Gegenwärtig richten sich alle Blicke auf Nam Theun 2. Dieser mit einer Kapazität von 681 Megawatt leistungsfähigste Staudamm entsteht gerade etwa 250 Kilometer südöstlich von Vientiane am gleichnamigen größten Zufluss des Mekong. An seinem Bau beteiligt sind fünf internationale Gesellschaften6, die mit der laotischen Regierung zusammenarbeiten und sich zum Elektrizitätskonsortium Nam Theun 2 (NTEC) zusammengeschlossen haben. Nach Angaben des NTEC soll der Damm die thailändische Elektrizitätsgesellschaft – Electricity Generating Authority of Thailand (EGAT) – mit Energie im Wert von jährlich 250 Millionen US-Dollar beliefern.
Ein Stausee wird 447 Quadratkilometer Wald unter Wasser setzen, was eine Umsiedelung von etwa viertausend Menschen erforderlich macht. Die Fläche liegt auf dem Hochplateau von Nakai, das zahlreiche Experten als ein Naturreservat ersten Ranges mit einer einzigartigen Pflanzenvielfalt und seltenen Tierarten betrachten. Bereits vor einigen Jahren wurde das Tal abgeholzt, angeblich um den Umweltschützern und Gegnern des Projekts den Wind aus den Segeln zu nehmen.
Diese Fakten sind freilich umstritten7 und lösten eine heftige öffentliche Debatte aus. Eine noch wichtigere Rolle spielt dabei das Missverhältnis zwischen der erforderlichen Investitionssumme von 1,5 Milliarden US-Dollar und den schwachen finanziellen Ressourcen des Staates, dessen Bruttoinlandsprodukt unter 2 Milliarden US-Dollar liegt.
„Die Kosten des Staudamms und die Risiken seiner betrieblichen Nutzung gehen ja größtenteils [zu etwa 70 Prozent] zu unseren Lasten“, verteidigt sich das Konsortium.

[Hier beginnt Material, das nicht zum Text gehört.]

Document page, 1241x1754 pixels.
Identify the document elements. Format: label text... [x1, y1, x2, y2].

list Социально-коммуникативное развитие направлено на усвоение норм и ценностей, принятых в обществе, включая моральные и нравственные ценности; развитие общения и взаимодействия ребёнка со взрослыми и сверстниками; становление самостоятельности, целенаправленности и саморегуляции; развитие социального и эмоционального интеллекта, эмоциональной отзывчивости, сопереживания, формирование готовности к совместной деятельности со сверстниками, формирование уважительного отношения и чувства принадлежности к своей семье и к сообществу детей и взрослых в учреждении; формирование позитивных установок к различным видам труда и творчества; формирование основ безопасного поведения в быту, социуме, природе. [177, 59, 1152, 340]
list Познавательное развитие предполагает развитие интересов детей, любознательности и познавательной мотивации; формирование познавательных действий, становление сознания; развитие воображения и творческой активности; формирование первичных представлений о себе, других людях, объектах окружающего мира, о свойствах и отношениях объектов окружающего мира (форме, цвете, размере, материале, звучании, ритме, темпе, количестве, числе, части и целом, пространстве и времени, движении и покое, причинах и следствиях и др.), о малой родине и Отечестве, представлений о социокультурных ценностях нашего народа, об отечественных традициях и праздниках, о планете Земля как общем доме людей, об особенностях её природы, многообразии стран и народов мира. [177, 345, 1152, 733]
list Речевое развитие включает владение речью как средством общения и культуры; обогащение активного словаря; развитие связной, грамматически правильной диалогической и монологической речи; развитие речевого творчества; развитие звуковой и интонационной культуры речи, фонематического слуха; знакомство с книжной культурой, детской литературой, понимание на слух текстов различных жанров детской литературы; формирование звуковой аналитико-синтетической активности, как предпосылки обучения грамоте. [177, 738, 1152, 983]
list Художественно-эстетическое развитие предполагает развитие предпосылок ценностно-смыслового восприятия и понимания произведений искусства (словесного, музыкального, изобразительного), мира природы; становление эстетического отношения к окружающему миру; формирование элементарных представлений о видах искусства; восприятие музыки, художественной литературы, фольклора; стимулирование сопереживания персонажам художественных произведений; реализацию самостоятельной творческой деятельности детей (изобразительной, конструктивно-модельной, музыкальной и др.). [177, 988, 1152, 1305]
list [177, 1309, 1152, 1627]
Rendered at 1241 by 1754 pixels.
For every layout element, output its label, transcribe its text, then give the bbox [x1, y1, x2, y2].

Die Investitionen sollen sich dadurch amortisieren, dass 25 Jahre lang der aus der Nutzung des Staudamms entstehende Gewinn abgeschöpft wird.
Anschließend wird der Staudamm in den Besitz des Staats übergehen, dem dann das alleinige Nutzungsrecht zusteht – sofern bis dahin noch nicht eingetreten ist, was manche Hydrologen befürchten, dass nämlich „der Nam Theun mit seinen starken Ablagerungen die profitable Aktivität des Staudamms zunichte gemacht hat“. Diese Unwägbarkeiten wie auch der Druck der Umweltschützer hatten die Weltbank und die laotische Regierung veranlasst, drei neue Gutachten in Auftrag zu geben, die schließlich zu einem positiven Ergebnis kamen.8 Nam Theun 2 allein dürfte das Bruttoinlandsprodukt des Landes um etwa 15 Prozent steigern. Zwischen 1988 und August 1997 flossen 66 Prozent aller in Laos getätigten Auslandsinvestitionen in den Sektor Hydroelektrizität.9Seitdem Laos 1986 den Weg für die Marktwirtschaft freigemacht hat, kann sich auch die alte Garde, die nach wie vor die politischen Zügel in der Hand hält10, immer weniger der ökonomischen Aufbruchstimmung entziehen, die in ganz Südostasien um sich greift und auch Vietnam und China erfasst hat, zwei große kommunistische Bruderstaaten, die sich ebenfalls mitten im Umbruch befinden. Nach dem Vorbild Vietnams gehört inzwischen auch Laos dem Verband Südostasiatischer Staaten (Asean) an – einer prowestlichen Organisation, die einmal als Front gegen das „rote Indochina“ gegründet wurde. Noch erstaunlicher aber ist wohl der Anteil der USA an den Auslandsinvestitionen, der inzwischen schon 30 Prozent des Gesamtvolumens ausmacht.11 Investitionen in ein Land, dessen Bergbewohner und Bauern bei der Feldarbeit noch heute unter einer Hinterlassenschaft des Krieges leiden: den „Bombies“, den fürchterlichen Splitterbomben.